Where should I store JWTs in browser apps?
Use httpOnly secure cookies, not localStorage or sessionStorage. localStorage is vulnerable to XSS — any injected script can read all stored tokens and exfiltrate them. httpOnly cookies are not accessible to JavaScript and provide built-in CSRF protection when set to SameSite=Strict or SameSite=Lax. For mobile apps, use platform secure storage (iOS Keychain, Android Keystore).
How long should JWT expiration be?
Short-lived access tokens (15-60 minutes) paired with longer refresh tokens (days to weeks). Avoid tokens that don't expire — once issued, they cannot be revoked without maintaining a blacklist (which defeats the stateless benefit of JWTs). Common patterns: 15-min access + 30-day refresh for web apps; 1-hour access + 90-day refresh for mobile apps; 5-min access + token rotation for high-security applications.
What's the difference between JWT and OAuth2?
OAuth2 is an authorization protocol (how clients get permission); JWT is a token format. OAuth2 can use JWTs as access tokens (most common today) or opaque tokens (Microsoft's older flows). JWTs work outside OAuth2 too — for direct API authentication, magic links, password reset tokens. They're complementary technologies, not competitors.
Should I use HS256 or RS256?
RS256 (asymmetric RSA) for distributed systems where multiple services verify tokens — they can each have the public key, only the issuer needs the private key. HS256 (symmetric HMAC) for single-service applications where the same service issues and verifies — simpler key management. Most identity providers use RS256 by default. Algorithm choice is part of your security posture.
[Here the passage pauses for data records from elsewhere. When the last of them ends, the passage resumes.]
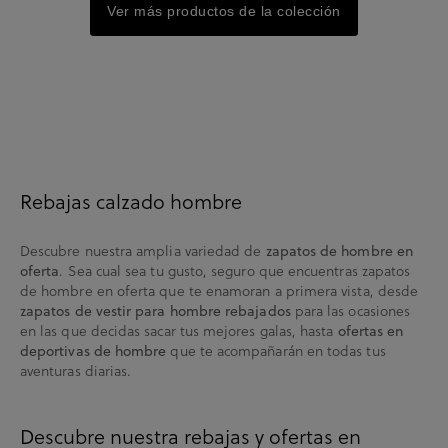
Ver más productos de la colección
Rebajas calzado hombre
Descubre nuestra amplia variedad de
zapatos de hombre en
. Sea cual sea tu gusto, seguro que encuentras zapatos
oferta
de hombre en oferta que te enamoran a primera vista, desde
para las ocasiones
zapatos de vestir para hombre rebajados
en las que decidas sacar tus mejores galas, hasta
ofertas en
que te acompañarán en todas tus
deportivas de hombre
aventuras diarias.
Descubre nuestra rebajas y ofertas en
What's the maximum JWT size?
Technically unlimited, but practical limits apply. HTTP header limit (usually 8KB total) constrains tokens sent via Authorization header. Cookie size limit (~4KB per cookie) constrains storage. Most production JWTs are 500-2000 characters. If your JWT exceeds 4KB, you have too many custom claims — consider fetching user details from a database using just sub instead.
Consejo Pro
Use refresh token rotation in production — every refresh issues a new pair and invalidates the old one. This limits the blast radius if a refresh token is stolen and detects token theft when a stolen old token attempts use after rotation. Major providers (Auth0, Okta, Cognito) support this pattern out of the box.
¿Sabías que?
The JWT specification (RFC 7519) was finalized in May 2015 after several years of draft revisions. It evolved from earlier efforts including SWT (Simple Web Token) at Microsoft and JOSE (JSON Object Signing and Encryption) at the IETF. The 'eyJ' prefix that begins virtually every JWT is the base64url encoding of '{"' — the opening of any JSON object. This pattern makes JWTs visually identifiable at a glance.